Records from a data source
%%
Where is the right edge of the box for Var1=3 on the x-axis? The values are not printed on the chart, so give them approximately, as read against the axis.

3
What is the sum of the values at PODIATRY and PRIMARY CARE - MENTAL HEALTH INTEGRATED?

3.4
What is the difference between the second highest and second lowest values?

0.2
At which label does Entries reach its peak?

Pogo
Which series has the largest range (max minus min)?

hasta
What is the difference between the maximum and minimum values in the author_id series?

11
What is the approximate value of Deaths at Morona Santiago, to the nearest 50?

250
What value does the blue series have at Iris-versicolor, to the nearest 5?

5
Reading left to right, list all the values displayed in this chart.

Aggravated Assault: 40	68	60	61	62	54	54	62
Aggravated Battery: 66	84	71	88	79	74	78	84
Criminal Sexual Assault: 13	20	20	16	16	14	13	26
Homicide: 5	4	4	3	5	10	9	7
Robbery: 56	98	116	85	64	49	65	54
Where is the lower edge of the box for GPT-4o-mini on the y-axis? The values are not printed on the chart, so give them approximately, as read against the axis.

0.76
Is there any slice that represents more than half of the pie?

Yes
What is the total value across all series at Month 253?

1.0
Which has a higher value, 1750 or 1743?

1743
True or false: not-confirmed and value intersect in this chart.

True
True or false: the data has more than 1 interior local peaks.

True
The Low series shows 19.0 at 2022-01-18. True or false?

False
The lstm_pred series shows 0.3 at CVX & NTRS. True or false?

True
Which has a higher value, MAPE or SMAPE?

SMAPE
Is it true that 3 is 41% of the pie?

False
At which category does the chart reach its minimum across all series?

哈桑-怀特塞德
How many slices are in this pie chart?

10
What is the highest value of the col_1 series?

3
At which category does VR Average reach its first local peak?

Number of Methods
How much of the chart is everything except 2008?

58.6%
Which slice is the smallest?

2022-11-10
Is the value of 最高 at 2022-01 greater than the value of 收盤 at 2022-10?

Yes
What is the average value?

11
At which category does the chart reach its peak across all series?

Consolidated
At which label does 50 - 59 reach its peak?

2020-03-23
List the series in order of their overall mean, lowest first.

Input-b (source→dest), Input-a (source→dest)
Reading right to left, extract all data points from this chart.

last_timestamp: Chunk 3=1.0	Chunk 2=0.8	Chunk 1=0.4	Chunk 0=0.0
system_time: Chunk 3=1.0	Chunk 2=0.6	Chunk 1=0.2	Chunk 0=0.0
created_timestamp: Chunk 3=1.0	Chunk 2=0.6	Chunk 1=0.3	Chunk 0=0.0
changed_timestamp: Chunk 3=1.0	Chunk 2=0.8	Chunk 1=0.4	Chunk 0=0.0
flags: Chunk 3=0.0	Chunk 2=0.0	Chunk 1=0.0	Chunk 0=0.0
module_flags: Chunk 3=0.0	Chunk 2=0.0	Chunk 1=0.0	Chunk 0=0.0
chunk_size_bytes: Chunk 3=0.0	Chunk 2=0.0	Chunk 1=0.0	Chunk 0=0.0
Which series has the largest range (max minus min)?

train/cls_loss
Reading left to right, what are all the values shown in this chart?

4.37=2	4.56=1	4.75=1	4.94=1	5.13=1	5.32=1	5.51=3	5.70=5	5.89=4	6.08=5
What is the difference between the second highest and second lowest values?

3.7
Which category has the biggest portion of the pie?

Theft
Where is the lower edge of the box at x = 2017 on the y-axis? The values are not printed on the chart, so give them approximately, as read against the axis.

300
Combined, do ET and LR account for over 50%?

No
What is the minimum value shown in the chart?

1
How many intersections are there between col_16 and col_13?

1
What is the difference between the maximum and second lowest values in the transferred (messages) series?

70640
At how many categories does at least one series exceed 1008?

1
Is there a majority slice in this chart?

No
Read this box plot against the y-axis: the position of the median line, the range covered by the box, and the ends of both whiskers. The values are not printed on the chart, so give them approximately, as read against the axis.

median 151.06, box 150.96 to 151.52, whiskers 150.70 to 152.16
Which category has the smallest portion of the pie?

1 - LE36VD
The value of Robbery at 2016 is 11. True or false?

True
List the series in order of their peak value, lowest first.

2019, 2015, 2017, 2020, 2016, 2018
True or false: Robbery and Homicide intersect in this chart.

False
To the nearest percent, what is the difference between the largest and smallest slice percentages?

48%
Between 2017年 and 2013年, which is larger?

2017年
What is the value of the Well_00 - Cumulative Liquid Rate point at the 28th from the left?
%%
■ THE PROBLEM:
Pull out every line above that contains the word "Aggravated". Case counts.

■ OUTPUT OF THE TASK:
Aggravated Assault: 40	68	60	61	62	54	54	62
Aggravated Battery: 66	84	71	88	79	74	78	84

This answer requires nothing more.